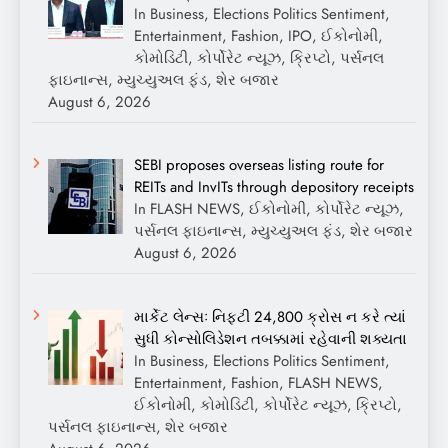
In Business, Elections Politics Sentiment,
Entertainment, Fashion, IPO, ઈકોનોમી,
કોમોડિટી, કોર્પોરેટ ન્યૂઝ, ક્રિપ્ટો, પર્સનલ
ફાઇનાન્સ, મ્યુચ્યુઅલ ફંડ, શેર બજાર
August 6, 2026
SEBI proposes overseas listing route for
REITs and InvITs through depository receipts
In FLASH NEWS, ઈકોનોમી, કોર્પોરેટ ન્યૂઝ,
પર્સનલ ફાઇનાન્સ, મ્યુચ્યુઅલ ફંડ, શેર બજાર
August 6, 2026
માર્કેટ લેન્સઃ નિફ્ટી 24,800 ક્રોસ ન કરે ત્યાં
સુધી કોન્સોલિડેશન તબક્કામાં રહેવાની શક્યતા
In Business, Elections Politics Sentiment,
Entertainment, Fashion, FLASH NEWS,
ઈકોનોમી, કોમોડિટી, કોર્પોરેટ ન્યૂઝ, ક્રિપ્ટો,
પર્સનલ ફાઇનાન્સ, શેર બજાર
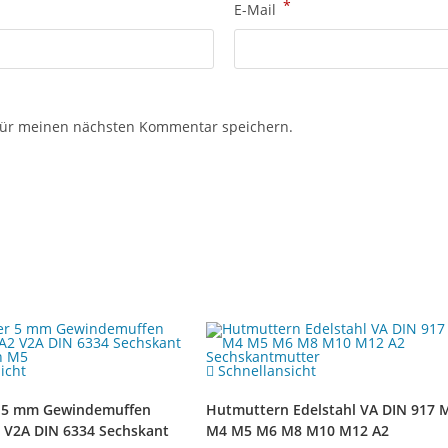
*
E-Mail
für meinen nächsten Kommentar speichern.
icht
Schnellansicht
 5 mm Gewindemuffen
Hutmuttern Edelstahl VA DIN 917 
2 V2A DIN 6334 Sechskant
M4 M5 M6 M8 M10 M12 A2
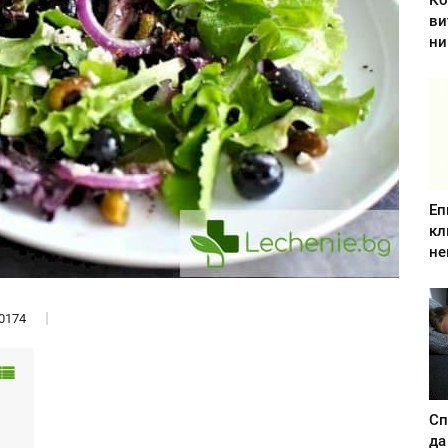
Ко
ви
ни
Еп
кл
не
0174
Сп
да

══════════════════════════════

#### [TASK INSTRUCTIONS]
Repeat the material line for line. Pictures stay out of the copy.

#### [ANSWER AREA]
In Business, Elections Politics Sentiment,
Entertainment, Fashion, IPO, ઈકોનોમી,
કોમોડિટી, કોર્પોરેટ ન્યૂઝ, ક્રિપ્ટો, પર્સનલ
ફાઇનાન્સ, મ્યુચ્યુઅલ ફંડ, શેર બજાર
August 6, 2026
SEBI proposes overseas listing route for
REITs and InvITs through depository receipts
In FLASH NEWS, ઈકોનોમી, કોર્પોરેટ ન્યૂઝ,
પર્સનલ ફાઇનાન્સ, મ્યુચ્યુઅલ ફંડ, શેર બજાર
August 6, 2026
માર્કેટ લેન્સઃ નિફ્ટી 24,800 ક્રોસ ન કરે ત્યાં
સુધી કોન્સોલિડેશન તબક્કામાં રહેવાની શક્યતા
In Business, Elections Politics Sentiment,
Entertainment, Fashion, FLASH NEWS,
ઈકોનોમી, કોમોડિટી, કોર્પોરેટ ન્યૂઝ, ક્રિપ્ટો,
પર્સનલ ફાઇનાન્સ, શેર બજાર
*
E-Mail
für meinen nächsten Kommentar speichern.
icht
Schnellansicht
 5 mm Gewindemuffen
Hutmuttern Edelstahl VA DIN 917 
2 V2A DIN 6334 Sechskant
M4 M5 M6 M8 M10 M12 A2
Ко
ви
ни
Еп
кл
не
0174
Сп
да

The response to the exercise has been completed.